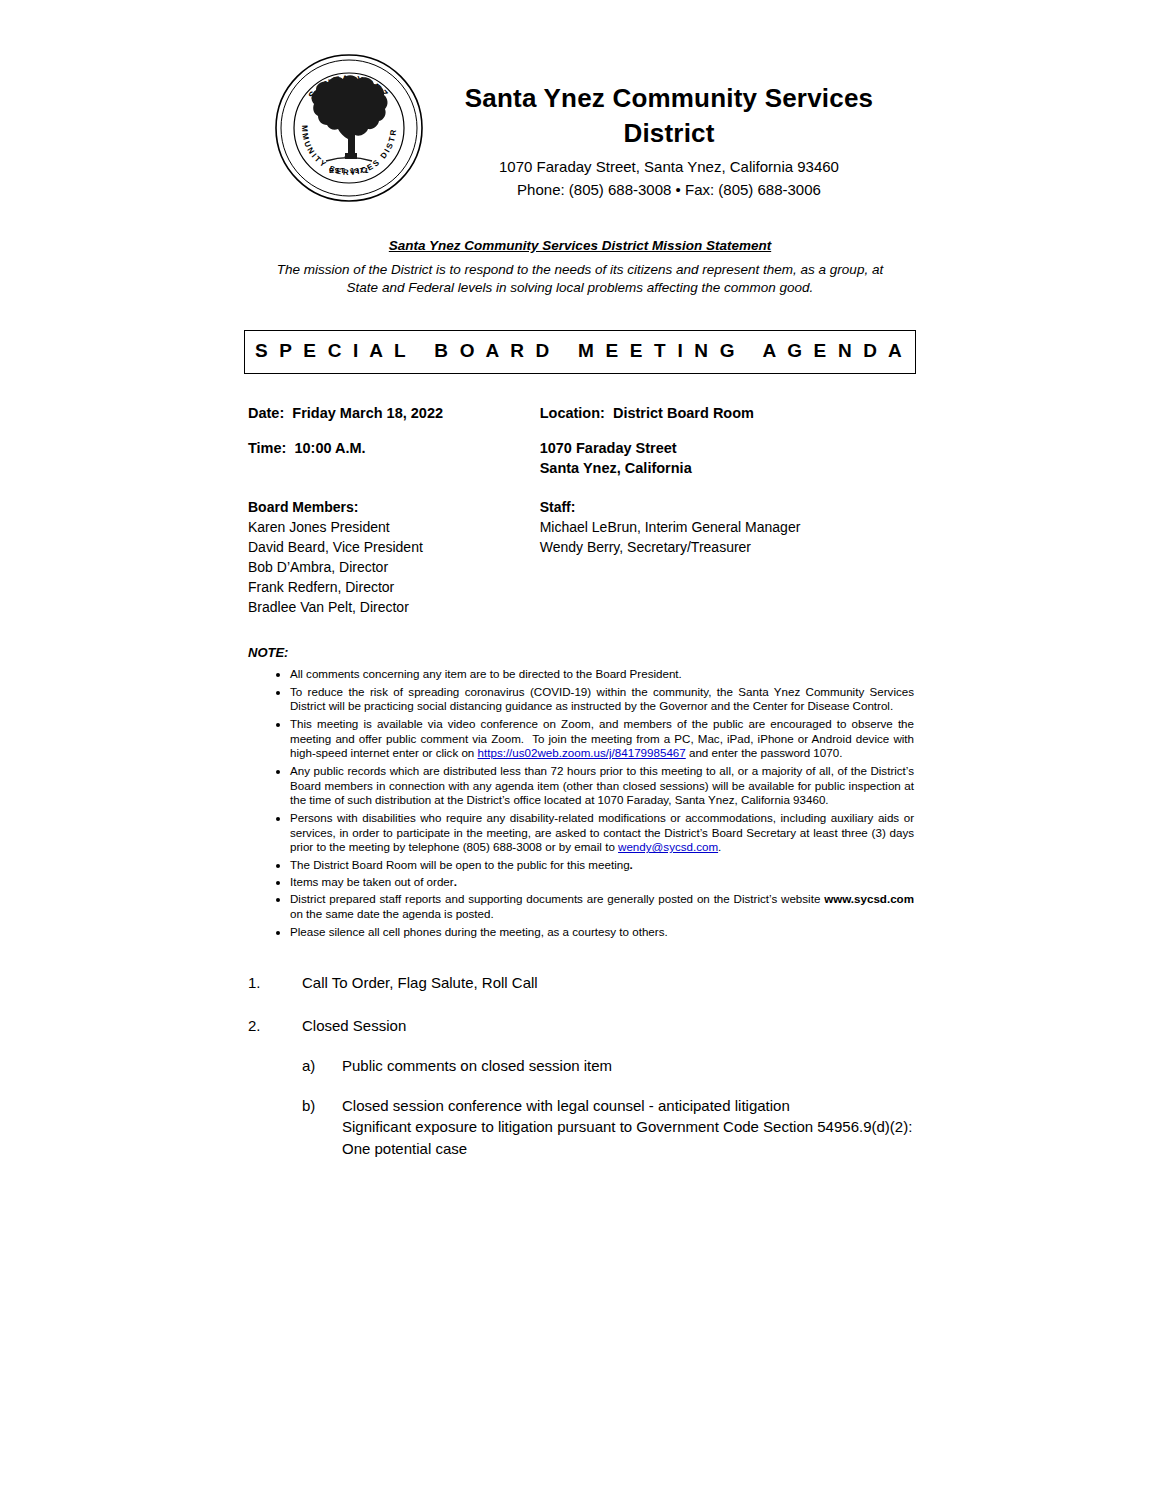SANTA YNEZ COMMUNITY SERVICES DISTRICT EST. 1971
Santa Ynez Community Services District
1070 Faraday Street, Santa Ynez, California 93460
Phone: (805) 688-3008 • Fax: (805) 688-3006
Santa Ynez Community Services District Mission Statement
The mission of the District is to respond to the needs of its citizens and represent them, as a group, at State and Federal levels in solving local problems affecting the common good.
S P E C I A L B O A R D M E E T I N G A G E N D A
| Date: Friday March 18, 2022 | Location: District Board Room |
| Time: 10:00 A.M. | 1070 Faraday Street Santa Ynez, California |
| Board Members: | Staff: |
| Karen Jones President | Michael LeBrun, Interim General Manager |
| David Beard, Vice President | Wendy Berry, Secretary/Treasurer |
| Bob D’Ambra, Director | |
| Frank Redfern, Director | |
| Bradlee Van Pelt, Director | |
NOTE:
All comments concerning any item are to be directed to the Board President.
To reduce the risk of spreading coronavirus (COVID-19) within the community, the Santa Ynez Community Services District will be practicing social distancing guidance as instructed by the Governor and the Center for Disease Control.
This meeting is available via video conference on Zoom, and members of the public are encouraged to observe the meeting and offer public comment via Zoom. To join the meeting from a PC, Mac, iPad, iPhone or Android device with high-speed internet enter or click on https://us02web.zoom.us/j/84179985467 and enter the password 1070.
Any public records which are distributed less than 72 hours prior to this meeting to all, or a majority of all, of the District’s Board members in connection with any agenda item (other than closed sessions) will be available for public inspection at the time of such distribution at the District’s office located at 1070 Faraday, Santa Ynez, California 93460.
Persons with disabilities who require any disability-related modifications or accommodations, including auxiliary aids or services, in order to participate in the meeting, are asked to contact the District’s Board Secretary at least three (3) days prior to the meeting by telephone (805) 688-3008 or by email to wendy@sycsd.com.
The District Board Room will be open to the public for this meeting.
Items may be taken out of order.
District prepared staff reports and supporting documents are generally posted on the District’s website www.sycsd.com on the same date the agenda is posted.
Please silence all cell phones during the meeting, as a courtesy to others.
1. Call To Order, Flag Salute, Roll Call
2. Closed Session
a) Public comments on closed session item
b)
Closed session conference with legal counsel - anticipated litigation
Significant exposure to litigation pursuant to Government Code Section 54956.9(d)(2):
One potential case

----

#### AIM OF THE TASK:
Above are the records. Copy the lines beginning at the one that has "The mission of" and ending with the one that has "Any public records", unchanged.

#### SOLUTION TO THIS EXERCISE:
The mission of the District is to respond to the needs of its citizens and represent them, as a group, at State and Federal levels in solving local problems affecting the common good.
S P E C I A L B O A R D M E E T I N G A G E N D A
| Date: Friday March 18, 2022 | Location: District Board Room |
| Time: 10:00 A.M. | 1070 Faraday Street Santa Ynez, California |
| Board Members: | Staff: |
| Karen Jones President | Michael LeBrun, Interim General Manager |
| David Beard, Vice President | Wendy Berry, Secretary/Treasurer |
| Bob D’Ambra, Director | |
| Frank Redfern, Director | |
| Bradlee Van Pelt, Director | |
NOTE:
All comments concerning any item are to be directed to the Board President.
To reduce the risk of spreading coronavirus (COVID-19) within the community, the Santa Ynez Community Services District will be practicing social distancing guidance as instructed by the Governor and the Center for Disease Control.
This meeting is available via video conference on Zoom, and members of the public are encouraged to observe the meeting and offer public comment via Zoom. To join the meeting from a PC, Mac, iPad, iPhone or Android device with high-speed internet enter or click on https://us02web.zoom.us/j/84179985467 and enter the password 1070.
Any public records which are distributed less than 72 hours prior to this meeting to all, or a majority of all, of the District’s Board members in connection with any agenda item (other than closed sessions) will be available for public inspection at the time of such distribution at the District’s office located at 1070 Faraday, Santa Ynez, California 93460.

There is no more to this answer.